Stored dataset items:
__________
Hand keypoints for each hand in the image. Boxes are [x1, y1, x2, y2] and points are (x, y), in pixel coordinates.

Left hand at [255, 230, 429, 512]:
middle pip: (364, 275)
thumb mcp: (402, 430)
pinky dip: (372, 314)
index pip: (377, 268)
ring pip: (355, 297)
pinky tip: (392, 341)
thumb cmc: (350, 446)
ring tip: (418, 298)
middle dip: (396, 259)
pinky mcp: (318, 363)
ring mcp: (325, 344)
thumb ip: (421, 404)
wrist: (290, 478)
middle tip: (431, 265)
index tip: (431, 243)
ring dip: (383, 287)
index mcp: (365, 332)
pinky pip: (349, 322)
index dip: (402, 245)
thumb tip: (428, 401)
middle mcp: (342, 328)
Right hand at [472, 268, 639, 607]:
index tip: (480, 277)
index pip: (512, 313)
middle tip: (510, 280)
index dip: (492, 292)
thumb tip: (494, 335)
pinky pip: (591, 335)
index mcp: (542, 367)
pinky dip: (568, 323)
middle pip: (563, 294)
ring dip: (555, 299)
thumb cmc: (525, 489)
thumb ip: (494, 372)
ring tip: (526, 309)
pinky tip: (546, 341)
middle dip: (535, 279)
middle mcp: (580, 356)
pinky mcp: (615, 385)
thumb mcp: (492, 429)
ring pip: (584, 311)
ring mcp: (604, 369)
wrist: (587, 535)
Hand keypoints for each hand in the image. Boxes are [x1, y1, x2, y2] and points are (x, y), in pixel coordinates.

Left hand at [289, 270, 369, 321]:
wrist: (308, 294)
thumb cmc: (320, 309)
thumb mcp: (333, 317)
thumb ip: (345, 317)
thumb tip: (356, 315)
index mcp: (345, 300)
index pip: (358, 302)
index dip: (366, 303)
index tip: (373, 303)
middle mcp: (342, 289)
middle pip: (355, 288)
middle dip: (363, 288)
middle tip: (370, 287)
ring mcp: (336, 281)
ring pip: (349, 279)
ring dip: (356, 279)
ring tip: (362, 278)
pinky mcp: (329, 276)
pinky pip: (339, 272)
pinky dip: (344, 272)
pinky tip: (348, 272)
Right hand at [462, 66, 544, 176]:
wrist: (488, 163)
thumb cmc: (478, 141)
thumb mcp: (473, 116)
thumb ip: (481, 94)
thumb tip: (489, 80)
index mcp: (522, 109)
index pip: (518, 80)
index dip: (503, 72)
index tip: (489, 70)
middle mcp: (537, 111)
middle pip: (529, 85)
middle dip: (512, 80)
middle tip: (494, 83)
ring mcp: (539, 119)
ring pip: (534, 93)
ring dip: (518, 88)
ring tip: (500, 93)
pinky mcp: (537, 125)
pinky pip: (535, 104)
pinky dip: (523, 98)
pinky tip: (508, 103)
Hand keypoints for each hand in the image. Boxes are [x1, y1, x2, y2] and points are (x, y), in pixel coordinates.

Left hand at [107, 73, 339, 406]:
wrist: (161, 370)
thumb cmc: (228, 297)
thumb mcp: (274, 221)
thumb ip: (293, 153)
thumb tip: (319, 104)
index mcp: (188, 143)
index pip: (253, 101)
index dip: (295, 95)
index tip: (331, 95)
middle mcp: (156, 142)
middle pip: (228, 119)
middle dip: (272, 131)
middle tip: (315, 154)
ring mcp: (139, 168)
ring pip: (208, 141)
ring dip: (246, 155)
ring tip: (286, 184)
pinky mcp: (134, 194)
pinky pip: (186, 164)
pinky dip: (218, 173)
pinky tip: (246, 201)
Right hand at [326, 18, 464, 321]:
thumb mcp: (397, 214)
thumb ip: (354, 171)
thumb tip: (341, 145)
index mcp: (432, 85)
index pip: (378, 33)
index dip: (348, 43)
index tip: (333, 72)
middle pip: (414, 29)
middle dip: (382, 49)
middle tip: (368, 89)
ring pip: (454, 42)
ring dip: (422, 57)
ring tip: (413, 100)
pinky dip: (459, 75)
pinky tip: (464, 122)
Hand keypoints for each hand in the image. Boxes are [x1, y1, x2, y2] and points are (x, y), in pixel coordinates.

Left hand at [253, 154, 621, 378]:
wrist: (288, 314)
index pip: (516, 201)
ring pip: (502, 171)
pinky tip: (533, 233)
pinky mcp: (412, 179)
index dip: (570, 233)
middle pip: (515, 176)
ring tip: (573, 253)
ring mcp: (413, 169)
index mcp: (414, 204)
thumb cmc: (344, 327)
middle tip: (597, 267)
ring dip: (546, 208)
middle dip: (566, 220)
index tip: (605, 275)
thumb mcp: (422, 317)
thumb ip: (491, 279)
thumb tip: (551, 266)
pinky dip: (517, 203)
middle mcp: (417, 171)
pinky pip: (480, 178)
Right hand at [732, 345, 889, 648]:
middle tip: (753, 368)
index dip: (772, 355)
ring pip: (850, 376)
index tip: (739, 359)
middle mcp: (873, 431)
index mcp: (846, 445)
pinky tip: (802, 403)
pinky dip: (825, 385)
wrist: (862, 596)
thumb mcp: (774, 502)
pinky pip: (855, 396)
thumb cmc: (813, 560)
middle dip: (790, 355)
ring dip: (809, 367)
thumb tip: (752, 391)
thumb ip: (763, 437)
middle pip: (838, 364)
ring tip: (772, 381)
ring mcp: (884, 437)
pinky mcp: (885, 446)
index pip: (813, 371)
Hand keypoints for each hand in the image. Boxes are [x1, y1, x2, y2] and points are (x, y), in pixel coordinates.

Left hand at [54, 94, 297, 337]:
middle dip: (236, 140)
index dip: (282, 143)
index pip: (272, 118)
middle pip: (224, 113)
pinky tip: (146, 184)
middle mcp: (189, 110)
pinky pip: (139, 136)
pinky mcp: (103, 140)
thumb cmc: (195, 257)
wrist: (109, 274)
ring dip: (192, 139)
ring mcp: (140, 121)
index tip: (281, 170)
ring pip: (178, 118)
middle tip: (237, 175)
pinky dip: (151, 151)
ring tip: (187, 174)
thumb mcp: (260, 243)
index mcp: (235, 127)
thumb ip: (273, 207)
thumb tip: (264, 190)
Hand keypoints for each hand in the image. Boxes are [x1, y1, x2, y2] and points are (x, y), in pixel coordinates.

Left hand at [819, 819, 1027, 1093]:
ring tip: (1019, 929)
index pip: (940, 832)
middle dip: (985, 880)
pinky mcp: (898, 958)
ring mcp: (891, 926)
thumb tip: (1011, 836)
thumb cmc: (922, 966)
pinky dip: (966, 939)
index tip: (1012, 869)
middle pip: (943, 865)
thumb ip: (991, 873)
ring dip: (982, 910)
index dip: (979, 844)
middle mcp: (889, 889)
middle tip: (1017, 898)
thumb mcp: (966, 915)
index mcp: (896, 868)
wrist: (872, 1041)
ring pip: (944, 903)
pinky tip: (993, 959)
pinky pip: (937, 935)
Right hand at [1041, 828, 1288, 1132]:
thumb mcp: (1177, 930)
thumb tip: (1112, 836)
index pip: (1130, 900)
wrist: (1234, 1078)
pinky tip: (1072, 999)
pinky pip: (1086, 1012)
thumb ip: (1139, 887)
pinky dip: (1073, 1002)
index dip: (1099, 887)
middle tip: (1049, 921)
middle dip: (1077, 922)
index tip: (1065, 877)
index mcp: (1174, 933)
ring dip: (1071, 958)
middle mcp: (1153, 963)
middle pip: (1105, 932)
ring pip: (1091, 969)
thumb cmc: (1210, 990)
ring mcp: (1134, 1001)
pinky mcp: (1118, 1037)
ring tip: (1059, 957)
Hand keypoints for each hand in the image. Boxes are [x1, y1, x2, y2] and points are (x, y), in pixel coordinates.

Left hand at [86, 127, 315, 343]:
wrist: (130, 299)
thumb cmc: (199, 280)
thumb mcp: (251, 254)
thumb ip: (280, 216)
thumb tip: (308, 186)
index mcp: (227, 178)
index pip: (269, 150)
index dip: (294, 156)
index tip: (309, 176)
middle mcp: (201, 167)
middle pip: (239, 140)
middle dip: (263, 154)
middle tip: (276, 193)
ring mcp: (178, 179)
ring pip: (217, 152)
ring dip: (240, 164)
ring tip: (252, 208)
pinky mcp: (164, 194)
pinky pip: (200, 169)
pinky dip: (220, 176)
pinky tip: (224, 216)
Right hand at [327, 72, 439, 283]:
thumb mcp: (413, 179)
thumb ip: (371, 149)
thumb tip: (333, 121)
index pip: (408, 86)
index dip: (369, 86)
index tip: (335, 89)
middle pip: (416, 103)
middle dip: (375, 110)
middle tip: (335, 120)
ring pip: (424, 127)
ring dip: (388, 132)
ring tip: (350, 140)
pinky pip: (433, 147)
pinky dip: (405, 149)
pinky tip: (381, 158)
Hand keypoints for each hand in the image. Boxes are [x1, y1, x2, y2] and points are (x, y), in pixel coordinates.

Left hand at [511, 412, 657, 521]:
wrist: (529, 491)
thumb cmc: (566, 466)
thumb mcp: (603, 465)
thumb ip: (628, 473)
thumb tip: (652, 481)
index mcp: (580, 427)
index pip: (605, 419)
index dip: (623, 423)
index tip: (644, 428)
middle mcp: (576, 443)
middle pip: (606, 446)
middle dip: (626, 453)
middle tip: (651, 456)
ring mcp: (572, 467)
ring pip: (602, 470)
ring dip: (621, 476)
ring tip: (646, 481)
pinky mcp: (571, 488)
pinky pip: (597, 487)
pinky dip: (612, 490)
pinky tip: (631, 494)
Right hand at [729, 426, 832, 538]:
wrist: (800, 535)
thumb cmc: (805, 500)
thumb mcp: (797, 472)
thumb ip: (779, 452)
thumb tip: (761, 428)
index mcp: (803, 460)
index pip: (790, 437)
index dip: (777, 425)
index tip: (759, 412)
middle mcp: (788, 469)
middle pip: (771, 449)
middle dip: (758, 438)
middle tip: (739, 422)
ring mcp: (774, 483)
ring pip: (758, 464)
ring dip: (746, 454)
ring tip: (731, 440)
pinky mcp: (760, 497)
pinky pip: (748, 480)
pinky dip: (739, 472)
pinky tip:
__________
What to produce:
Retype only the stretch of lines above starting at the one with "thumb cmc: (195, 257)" and stopping at the one with "thumb cmc: (922, 966)", exactly as written, with both kept.

Task answer:
thumb cmc: (195, 257)
wrist: (109, 274)
ring dip: (192, 139)
ring mcp: (140, 121)
index tip: (281, 170)
ring pip: (178, 118)
middle tip: (237, 175)
pinky dip: (151, 151)
ring tip: (187, 174)
thumb mcp: (260, 243)
index mcp: (235, 127)
thumb ip: (273, 207)
thumb tip: (264, 190)
Hand keypoints for each hand in the image. Boxes are [x1, y1, x2, y2] and points are (x, y), in pixel coordinates.

Left hand at [819, 819, 1027, 1093]:
ring tip: (1019, 929)
index pip: (940, 832)
middle dip: (985, 880)
pinky mcp: (898, 958)
ring mcp: (891, 926)
thumb tip: (1011, 836)
thumb cmc: (922, 966)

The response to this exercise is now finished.